Er zijn van die oude verhalen die om de een of andere reden altijd populair blijven. In de originele versie voor de echte liefhebbers; aangepast aan de moderne tijd voor lezers die het vooral om het verhaal te doen is. Dus zijn er legio schrijvers die zich op het hervertellen ervan toeleggen. Maar de ene bewerker is de andere niet. We zien dat bij kinderbijbels, die, zoals we allemaal weten, in taalgebruik en verteltrant enorm kunnen verschillen. We zien het ook bij oude niet-bijbelse verhalen of legenden.
De Engelse auteur Kevin Crossley-Holland heeft voor een wel heel bijzondere manier gekozen om het oude verhaal van koning Arthur (in drie kloeke boekdelen) te hervertellen. De dertienjarige Arthur krijgt van tovenaar Merlijn een wonderlijke steen, zo lezen we in het eerste deel "Arthur - de zienersteen". Het wonderlijke van deze "obsidiaan" is dat Arthur daarin zijn eigen leven, verleden en toekomst, weerspiegeld ziet. "Soms is mijn leven een echo van wat er in de steen gebeurt, en soms is het andersom. Maar mijn steen laat me ook mensen en plaatsen zien die ik helemaal niet ken."
Eerst heeft hij helemaal niet door dat het in die steen om hemzelf gaat in plaats van om een ander jongetje, dat toevallig ook Arthur heet. Het dringt pas echt tot hem door als hij in de steen ziet hoe een man met een kap (Merlijn, zo blijkt) hem bij zijn pleegvader brengt. "U moet hem opvoeden als uw eigen zoon. Laat hem Arthur dopen, maar tot het eind van deze eeuw mag u hem niet vertellen dat hij uw pleegkind is."

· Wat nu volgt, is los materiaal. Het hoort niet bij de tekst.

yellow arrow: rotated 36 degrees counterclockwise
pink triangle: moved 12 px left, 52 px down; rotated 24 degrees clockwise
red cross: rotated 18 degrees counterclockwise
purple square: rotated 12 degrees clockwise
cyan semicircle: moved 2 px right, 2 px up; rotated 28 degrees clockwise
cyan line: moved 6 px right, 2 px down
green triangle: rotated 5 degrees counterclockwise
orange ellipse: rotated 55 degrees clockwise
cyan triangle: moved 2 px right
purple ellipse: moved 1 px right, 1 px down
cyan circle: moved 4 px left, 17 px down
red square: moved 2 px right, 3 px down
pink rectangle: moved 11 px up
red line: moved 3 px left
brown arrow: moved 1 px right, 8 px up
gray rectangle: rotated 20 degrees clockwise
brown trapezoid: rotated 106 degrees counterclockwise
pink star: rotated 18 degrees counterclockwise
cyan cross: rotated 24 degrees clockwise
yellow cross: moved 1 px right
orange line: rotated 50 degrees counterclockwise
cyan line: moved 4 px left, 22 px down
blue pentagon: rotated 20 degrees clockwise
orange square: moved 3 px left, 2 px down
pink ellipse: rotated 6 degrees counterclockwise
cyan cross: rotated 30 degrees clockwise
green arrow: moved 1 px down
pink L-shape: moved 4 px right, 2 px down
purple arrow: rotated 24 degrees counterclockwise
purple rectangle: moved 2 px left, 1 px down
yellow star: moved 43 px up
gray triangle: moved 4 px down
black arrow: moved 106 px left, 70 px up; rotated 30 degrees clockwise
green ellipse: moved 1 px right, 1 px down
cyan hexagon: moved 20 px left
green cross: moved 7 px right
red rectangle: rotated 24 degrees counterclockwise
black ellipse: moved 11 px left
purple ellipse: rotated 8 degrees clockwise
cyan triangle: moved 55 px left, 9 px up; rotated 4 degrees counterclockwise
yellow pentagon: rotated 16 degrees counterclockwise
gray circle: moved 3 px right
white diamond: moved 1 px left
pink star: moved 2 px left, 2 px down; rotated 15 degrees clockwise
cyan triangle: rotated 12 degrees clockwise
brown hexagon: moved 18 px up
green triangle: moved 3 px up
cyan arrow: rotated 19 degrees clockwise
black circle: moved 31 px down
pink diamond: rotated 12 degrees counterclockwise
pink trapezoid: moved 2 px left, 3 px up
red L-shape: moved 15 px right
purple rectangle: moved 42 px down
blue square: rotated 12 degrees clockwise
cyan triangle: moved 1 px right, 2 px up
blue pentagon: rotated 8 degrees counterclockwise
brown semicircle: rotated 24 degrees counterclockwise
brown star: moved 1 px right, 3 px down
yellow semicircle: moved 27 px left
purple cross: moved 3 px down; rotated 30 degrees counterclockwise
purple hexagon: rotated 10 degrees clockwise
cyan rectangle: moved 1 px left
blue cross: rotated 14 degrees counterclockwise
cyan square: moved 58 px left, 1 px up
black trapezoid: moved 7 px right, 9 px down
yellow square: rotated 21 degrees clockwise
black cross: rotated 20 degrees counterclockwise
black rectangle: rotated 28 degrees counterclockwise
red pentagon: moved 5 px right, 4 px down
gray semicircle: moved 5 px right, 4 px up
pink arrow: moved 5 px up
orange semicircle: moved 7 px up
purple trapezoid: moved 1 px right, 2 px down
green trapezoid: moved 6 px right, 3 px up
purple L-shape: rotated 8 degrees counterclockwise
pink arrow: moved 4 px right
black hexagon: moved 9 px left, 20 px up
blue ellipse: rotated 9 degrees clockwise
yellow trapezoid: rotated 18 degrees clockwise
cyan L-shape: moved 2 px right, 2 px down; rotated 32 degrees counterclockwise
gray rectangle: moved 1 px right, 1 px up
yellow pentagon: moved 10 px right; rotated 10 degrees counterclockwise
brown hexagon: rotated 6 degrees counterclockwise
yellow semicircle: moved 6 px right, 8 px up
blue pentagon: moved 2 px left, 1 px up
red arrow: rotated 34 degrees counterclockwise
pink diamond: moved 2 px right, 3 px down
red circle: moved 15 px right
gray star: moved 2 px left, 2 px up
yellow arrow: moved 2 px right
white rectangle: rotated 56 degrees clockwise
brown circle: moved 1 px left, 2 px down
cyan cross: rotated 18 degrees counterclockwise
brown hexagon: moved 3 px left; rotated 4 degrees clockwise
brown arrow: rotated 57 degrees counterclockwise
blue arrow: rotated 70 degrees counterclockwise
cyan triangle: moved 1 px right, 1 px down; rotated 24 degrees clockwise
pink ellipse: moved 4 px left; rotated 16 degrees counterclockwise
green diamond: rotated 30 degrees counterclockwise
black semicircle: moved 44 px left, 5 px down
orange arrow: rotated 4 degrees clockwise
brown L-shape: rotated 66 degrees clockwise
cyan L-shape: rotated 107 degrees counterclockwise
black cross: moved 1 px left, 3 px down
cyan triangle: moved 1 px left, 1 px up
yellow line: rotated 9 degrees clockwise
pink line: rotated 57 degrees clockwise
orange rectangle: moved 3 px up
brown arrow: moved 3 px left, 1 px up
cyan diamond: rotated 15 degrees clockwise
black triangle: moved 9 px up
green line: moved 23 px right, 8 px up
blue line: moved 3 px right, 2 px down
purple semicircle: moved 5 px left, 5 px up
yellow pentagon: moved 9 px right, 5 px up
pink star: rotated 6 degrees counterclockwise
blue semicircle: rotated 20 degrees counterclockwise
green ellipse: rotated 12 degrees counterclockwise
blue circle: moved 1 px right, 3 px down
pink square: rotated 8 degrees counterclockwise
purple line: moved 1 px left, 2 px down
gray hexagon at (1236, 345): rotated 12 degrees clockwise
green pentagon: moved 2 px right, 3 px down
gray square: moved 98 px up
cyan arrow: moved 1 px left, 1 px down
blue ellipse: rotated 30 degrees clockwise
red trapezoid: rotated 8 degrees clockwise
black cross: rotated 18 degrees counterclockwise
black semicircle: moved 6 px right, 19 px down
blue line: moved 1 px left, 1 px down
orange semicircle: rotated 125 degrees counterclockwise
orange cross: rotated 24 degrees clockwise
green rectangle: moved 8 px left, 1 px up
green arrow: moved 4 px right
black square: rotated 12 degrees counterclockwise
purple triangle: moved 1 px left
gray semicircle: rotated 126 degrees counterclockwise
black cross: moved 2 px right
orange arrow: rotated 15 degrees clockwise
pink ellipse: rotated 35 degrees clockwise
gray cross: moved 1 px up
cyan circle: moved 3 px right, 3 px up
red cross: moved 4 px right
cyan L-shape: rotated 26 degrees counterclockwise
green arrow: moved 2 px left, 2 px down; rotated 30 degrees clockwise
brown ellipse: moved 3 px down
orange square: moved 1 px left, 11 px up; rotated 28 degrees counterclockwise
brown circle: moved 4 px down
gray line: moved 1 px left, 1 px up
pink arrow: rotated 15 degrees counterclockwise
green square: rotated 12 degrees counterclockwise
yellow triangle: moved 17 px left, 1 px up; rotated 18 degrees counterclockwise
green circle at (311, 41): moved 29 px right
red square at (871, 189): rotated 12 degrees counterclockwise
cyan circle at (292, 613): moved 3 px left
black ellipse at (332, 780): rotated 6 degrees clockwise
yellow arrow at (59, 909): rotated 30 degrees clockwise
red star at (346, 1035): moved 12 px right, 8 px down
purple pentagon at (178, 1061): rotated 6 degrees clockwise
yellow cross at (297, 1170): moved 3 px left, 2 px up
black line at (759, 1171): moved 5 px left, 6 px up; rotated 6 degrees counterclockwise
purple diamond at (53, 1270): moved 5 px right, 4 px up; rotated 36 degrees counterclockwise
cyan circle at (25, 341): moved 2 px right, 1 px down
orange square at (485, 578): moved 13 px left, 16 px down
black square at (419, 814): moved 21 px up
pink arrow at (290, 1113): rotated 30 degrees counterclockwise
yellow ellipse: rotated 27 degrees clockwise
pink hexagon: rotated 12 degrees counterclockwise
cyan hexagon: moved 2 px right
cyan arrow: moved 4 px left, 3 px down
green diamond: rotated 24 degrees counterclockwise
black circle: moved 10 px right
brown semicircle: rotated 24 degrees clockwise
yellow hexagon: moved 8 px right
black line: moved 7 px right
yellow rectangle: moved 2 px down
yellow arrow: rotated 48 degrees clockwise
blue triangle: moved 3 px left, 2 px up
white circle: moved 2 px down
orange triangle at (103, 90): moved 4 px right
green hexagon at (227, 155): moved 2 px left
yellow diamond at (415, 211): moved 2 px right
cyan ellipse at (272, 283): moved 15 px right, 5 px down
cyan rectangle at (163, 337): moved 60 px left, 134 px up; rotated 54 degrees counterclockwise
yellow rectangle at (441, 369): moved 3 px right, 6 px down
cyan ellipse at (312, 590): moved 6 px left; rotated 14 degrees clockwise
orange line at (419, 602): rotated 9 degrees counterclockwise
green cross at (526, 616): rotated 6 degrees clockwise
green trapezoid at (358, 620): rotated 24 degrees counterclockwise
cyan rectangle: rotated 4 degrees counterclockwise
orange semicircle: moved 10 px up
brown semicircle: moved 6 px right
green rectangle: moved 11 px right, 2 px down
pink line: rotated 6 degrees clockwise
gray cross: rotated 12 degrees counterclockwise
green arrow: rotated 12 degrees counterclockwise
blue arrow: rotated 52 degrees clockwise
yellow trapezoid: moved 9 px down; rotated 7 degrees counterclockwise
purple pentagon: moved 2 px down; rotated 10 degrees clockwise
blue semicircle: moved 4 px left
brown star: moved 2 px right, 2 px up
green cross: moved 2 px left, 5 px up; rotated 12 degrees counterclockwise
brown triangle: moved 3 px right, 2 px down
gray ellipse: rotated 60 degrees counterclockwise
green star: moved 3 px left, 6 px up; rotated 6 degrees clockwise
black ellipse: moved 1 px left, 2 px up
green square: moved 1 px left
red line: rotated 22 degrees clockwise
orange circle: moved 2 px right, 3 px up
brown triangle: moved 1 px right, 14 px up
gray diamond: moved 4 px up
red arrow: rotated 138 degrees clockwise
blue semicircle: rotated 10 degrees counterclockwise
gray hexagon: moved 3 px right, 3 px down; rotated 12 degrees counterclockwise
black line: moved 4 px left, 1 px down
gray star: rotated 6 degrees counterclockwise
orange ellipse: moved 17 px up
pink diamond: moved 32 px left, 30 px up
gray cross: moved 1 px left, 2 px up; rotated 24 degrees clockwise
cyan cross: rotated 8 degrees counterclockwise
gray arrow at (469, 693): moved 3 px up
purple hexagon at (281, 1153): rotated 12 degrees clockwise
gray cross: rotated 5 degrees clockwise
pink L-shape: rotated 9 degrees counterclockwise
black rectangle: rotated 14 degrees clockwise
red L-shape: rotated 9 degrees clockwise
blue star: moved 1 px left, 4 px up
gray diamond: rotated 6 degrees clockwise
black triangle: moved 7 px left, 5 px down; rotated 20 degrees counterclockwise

De auteur vertelt het verhaal in precies honderd korte, soms flitsende hoofdstukjes, zonder dat er daardoor een hinderlijke verbrokkeling ontstaat. Zo maken we ruim kennis met hof- en landleven in het Engeland van omstreeks 1200. Wat Arthur aan het eind van het boek over zichzelf zegt, geldt voor iedere aandachtige lezer: "Mijn steen heeft me vechtende draken laten zien, vurige hartstocht, toverij, strijd, wijze woorden, boze plannen, goedheid en wreedheid. Hij laat me het beste en het slechtste zien, goed en fout." En hij voegt eraan toe: "en ik ben er een deel van."
N.a.v. "Arthur - de zienersteen", door Kevin Crossley-Holland, vert. Tjalling Bos; uitg. Lemniscaat, Rotterdam, 2001; ISBN 90 5637 3706; 327 blz.